Now you could say that, if I were a tester working for the PDFThing people, I should have received all of this information before beginning test execution, whereupon I should have prepared checks to be applied against the product. It’s a fine idea. But even when we’re working on the best imaginable teams in the best-managed projects, as soon as we begin to test test, we begin immediately to discover things that no one—neither testers, designers, programmers, nor product owner—had anticipated or considered before testing revealed them. It’s simply fatuous to suggest that everyone involved in the development of the product knows exactly what they will want or need from the outset. It’s even more fatuous to suggest that they should know such a thing. Software development is not simply construction according to prescribed plans. It is development. Like testing itself, it is a process of exploration, discovery, investigation, and learning.
It’s important not to confuse checks with oracles. An oracle is a principle or mechanism by which we recognize a problem. A check is a mechanism, an observation linked to a decision rule. That rule is based on a single application of a single principle. A check provides a signal, a bit, when the product’s behaviour or state is inconsistent with that principle. A check follows a rule; it does not apply a heuristic. Testing, which may include many checks, is not so restricted. Testing may produce a yes-or-no answer, but it may also produce an observation, a question, a concern, a dilemma, a new test idea, or a new check idea. Testing is not governed by rules; it is governed by heuristics that, to be applied appropriately, require sapient awareness and judgement.

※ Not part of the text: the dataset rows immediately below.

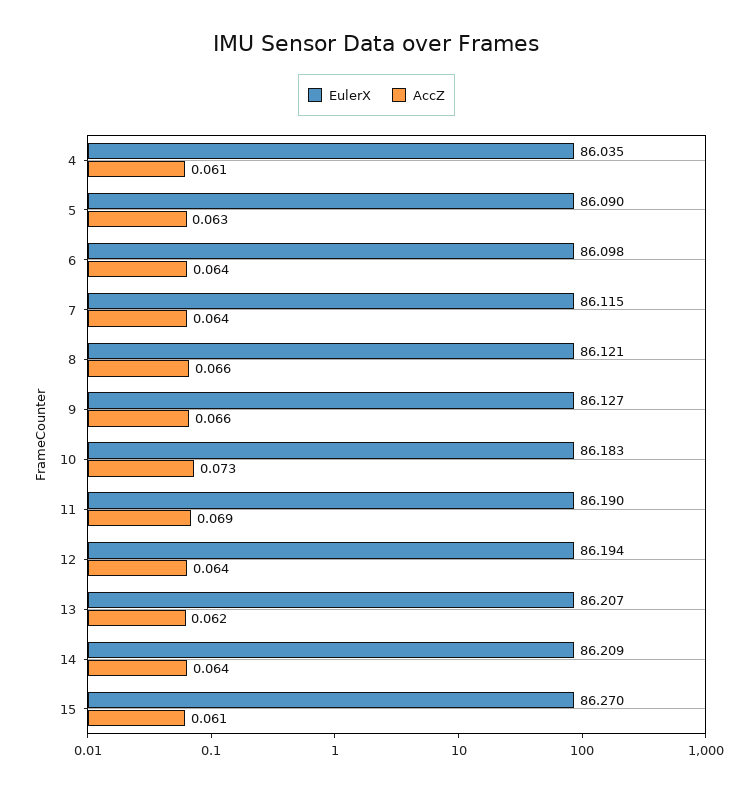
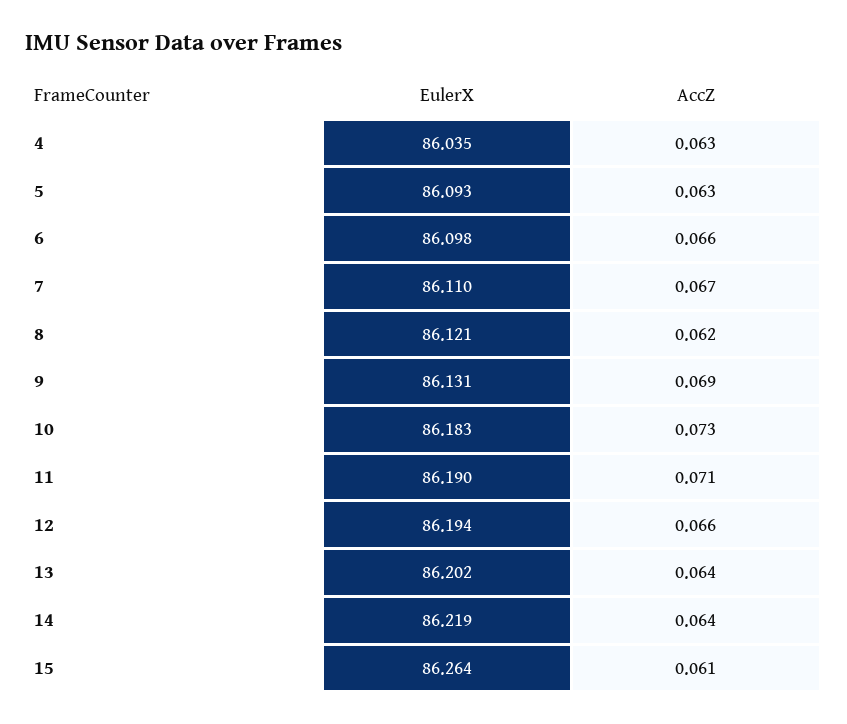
  {
    "EulerX": {
      "4": 86.035,
-     "5": 86.09,
+     "5": 86.093,
      "6": 86.098,
-     "7": 86.115,
+     "7": 86.11,
      "8": 86.121,
-     "9": 86.127,
+     "9": 86.131,
      "10": 86.183,
      "11": 86.19,
      "12": 86.194,
-     "13": 86.207,
+     "13": 86.202,
-     "14": 86.209,
+     "14": 86.219,
-     "15": 86.27
+     "15": 86.264
    },
    "AccZ": {
-     "4": 0.061,
+     "4": 0.063,
      "5": 0.063,
-     "6": 0.064,
+     "6": 0.066,
-     "7": 0.064,
+     "7": 0.067,
-     "8": 0.066,
+     "8": 0.062,
-     "9": 0.066,
+     "9": 0.069,
      "10": 0.073,
-     "11": 0.069,
+     "11": 0.071,
-     "12": 0.064,
+     "12": 0.066,
-     "13": 0.062,
+     "13": 0.064,
      "14": 0.064,
      "15": 0.061
    }
  }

Checking is an approach to making sure that we get the right answers, for questions and desired answers that we’ve already determined in advance. A passing check doesn’t tell us that the product is acceptable. At best, a check that doesn’t pass suggests that there is a problem in the product that might make it unacceptable.
Testing incorporates checking, but is a far richer set of activities: exposing ourselves to the unexpected, making new observations, spotting unanticipated problems, and raising new questions. Yet not even testing is about telling people that the product is acceptable. On the one hand, testing may have a different purpose. Cem Kaner, in the BBST course, lists
- Finding defects
- Maximizing bug count
- Blocking premature product releases
- Helping managers make ship / no-ship decisions
- Minimizing technical support costs
- Assessing conformance to specification
- Assessing conformance to regulations
- Minimizing safety-related lawsuit risk
- Finding safe scenarios for use of the product (workarounds that make the product potentially tolerable, in spite of the bugs)
- Assessing quality
- Verifying the correctness of the product
To which I would add
- assessing compatibility with other products or systems
- assessing readiness for internal deployment
- ensuring that that which used to work still works
- design-oriented testing, such as review or test-driven development
- understanding the workings of a poorly-documented product or library
- evaluating the usefulness of a new tool or service
- refining notions of risk
On the other hand, much of the time, we’re testing to help determine whether a product is acceptable for release. But decisions about acceptability are in the hands of managers, programmers, designers; those who build the product (and ultimately, acceptability is the decision of the product owner). Testing is about investigating the product to reveal knowledge that informs the acceptability decision. Sometimes that information comes in the form of binary answers to known questions; checks. Sometimes that information comes in the form of discoveries that pose new ideas, new risks, and new questions for those who are responsible for building and releasing the product.